C’est le personnage le plus célèbre de l’imaginaire colonial, le planteur de café, vendu au XIXe siècle aux colons pour les attirer en Afrique, rendu célèbre dans la littérature par les souvenirs Out of Africa de Karen Blixen, devenu un film de Sydney Pollack célébré par certains comme un magnifique portrait de femme, rejeté par d’autres comme un film naïf sur le colonialisme à visage humain.

Chez Claire Denis, c’est Isabelle Huppert qui colle au personnage de planteuse de café d’un pays africain imaginaire (le film est tourné au Cameroun, où Claire Denis passa son enfance) où des rebelles arment des enfants soldats qui se soulèvent contre le pouvoir et ceux qui l’arment et le soutiennent, les Blancs.
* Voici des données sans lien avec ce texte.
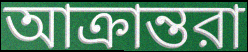
আক্রান্তরা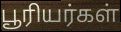
பூரியர்கள்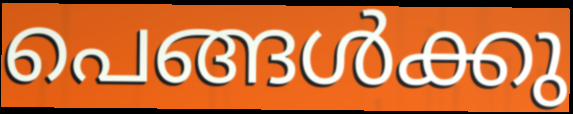
പെങ്ങൾക്കു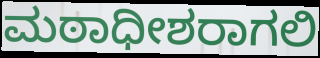
ಮಠಾಧೀಶರಾಗಲಿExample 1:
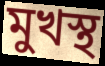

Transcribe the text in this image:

মুখস্থ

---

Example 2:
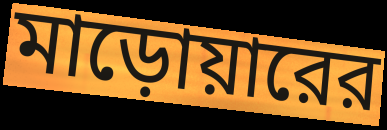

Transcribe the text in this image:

মাড়োয়ারের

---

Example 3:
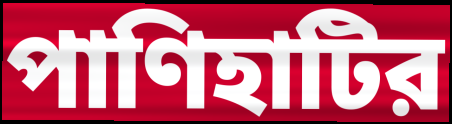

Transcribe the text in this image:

পাণিহাটির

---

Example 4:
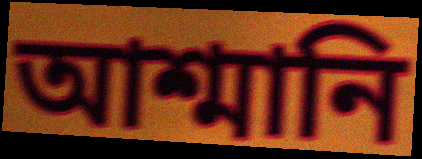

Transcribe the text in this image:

আশ্মানি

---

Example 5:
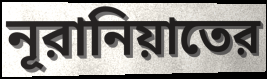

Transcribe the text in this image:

নূরানিয়াতের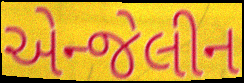
એન્જેલીનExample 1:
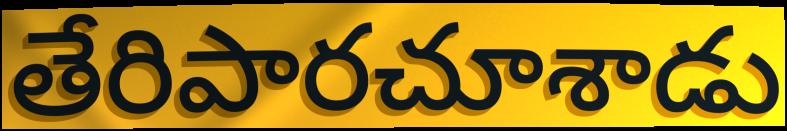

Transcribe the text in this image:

తేరిపారచూశాడు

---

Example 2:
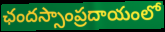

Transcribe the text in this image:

ఛందస్సాంప్రదాయంలో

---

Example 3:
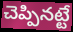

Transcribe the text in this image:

చెప్పినట్టే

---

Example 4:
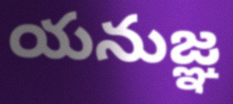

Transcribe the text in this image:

యనుజ్ఞ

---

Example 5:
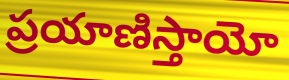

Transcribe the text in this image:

ప్రయాణిస్తాయో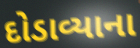
દોડાવ્યાનાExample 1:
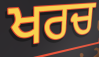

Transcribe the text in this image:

ਖਰਚ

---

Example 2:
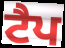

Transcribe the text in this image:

ਟੈਪ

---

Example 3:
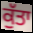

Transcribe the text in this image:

ਕੁੱਤਾ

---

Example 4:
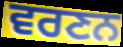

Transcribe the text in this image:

ਵਰਣਨ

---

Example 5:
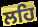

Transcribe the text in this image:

ਲਹਿ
A son équipe habituelle, comme les musiciens de Tindersticks et le comédien Isaak de Bankolé, viennent notamment s’ajouter la romancière Marie Ndiaye au scénario, Goncourt 2009 pour le magnifique Trois femmes puissantes (et Lucie Borleteau, réalisatrice talentueuse de court-métrage dont nous avons déjà dit beaucoup de bien dans ce blog), et Christophe Lambert, émouvant comme à ses débuts.
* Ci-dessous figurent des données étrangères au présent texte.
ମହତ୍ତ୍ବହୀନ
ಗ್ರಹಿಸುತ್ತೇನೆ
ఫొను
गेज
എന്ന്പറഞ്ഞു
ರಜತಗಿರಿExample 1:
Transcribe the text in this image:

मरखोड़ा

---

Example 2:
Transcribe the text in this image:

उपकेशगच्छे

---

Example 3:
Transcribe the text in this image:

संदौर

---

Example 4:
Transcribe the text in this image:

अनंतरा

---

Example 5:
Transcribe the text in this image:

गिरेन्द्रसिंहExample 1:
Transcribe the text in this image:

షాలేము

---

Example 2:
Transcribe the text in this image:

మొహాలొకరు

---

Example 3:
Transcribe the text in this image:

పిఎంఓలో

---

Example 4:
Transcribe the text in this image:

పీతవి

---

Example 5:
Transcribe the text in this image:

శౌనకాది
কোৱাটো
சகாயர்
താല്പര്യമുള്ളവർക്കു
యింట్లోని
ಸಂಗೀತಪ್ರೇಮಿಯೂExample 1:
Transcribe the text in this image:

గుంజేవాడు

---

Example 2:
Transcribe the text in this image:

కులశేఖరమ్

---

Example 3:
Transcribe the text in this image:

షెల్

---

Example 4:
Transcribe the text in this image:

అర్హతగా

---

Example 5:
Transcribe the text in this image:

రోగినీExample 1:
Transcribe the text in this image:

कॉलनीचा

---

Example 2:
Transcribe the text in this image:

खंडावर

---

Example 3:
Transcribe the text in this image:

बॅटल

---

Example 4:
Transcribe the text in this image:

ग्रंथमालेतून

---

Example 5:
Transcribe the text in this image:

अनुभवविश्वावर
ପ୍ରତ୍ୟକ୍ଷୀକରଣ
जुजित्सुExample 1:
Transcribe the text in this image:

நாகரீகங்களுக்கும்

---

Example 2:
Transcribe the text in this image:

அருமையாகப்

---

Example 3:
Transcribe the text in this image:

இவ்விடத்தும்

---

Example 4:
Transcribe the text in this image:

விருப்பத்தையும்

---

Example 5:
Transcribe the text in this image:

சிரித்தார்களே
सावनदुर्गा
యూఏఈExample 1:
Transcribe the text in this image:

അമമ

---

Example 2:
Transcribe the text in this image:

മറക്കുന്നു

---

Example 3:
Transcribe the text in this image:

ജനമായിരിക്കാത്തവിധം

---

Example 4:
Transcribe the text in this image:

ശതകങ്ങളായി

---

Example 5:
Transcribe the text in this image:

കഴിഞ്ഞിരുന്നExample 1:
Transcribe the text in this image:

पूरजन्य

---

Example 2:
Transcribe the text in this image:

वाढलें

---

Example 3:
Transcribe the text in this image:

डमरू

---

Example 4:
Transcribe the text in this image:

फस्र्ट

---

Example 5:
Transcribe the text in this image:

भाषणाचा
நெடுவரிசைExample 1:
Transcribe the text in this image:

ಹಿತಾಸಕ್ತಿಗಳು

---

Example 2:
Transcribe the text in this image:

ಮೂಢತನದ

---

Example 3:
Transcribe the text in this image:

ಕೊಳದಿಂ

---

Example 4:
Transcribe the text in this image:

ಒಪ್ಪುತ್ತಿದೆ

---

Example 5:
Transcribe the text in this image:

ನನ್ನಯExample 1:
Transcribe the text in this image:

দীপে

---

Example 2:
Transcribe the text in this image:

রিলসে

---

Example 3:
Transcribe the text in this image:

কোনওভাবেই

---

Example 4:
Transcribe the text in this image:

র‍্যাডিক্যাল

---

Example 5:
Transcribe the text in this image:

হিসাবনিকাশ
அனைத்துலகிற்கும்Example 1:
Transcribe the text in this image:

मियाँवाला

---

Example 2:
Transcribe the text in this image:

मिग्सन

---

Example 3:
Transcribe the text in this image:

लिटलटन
L’Afrique s’enflamme trop régulièrement pour que l’on ne puisse pas juger réaliste ce récit de chaos et d’insouciance, même si on a déjà vu Isabelle Huppert jouer ce rôle de femme résistante au bord de la folie, et encore il y a un an dans l’adaptation bancale du plus beau roman de Marguerite Duras, Le barrage contre le Pacifique. Comme toujours chez Claire Denis, la beauté est noire sans naïveté sur les douleurs du continent. Les Blancs qui ont tout à perdre pataugent entre leurs affaires, leur culpabilité et leur ennui, les Noirs subissent leur violence physique et sexuelle, la misère et s’entretuent. Regarde la colère des Noirs monter, dit Claire Denis, qui change d’arme après avoir tenté pendant plus de vingt ans de nous demander de les regarder.

1 thought on “White Material de Claire Denis : la revanche des Noirs

  1. Lambert est effectivement formidable dans “White Material”. C’est le personnage le plus attachant je trouve. Ambigu, en retrait, protecteur, désenchanté.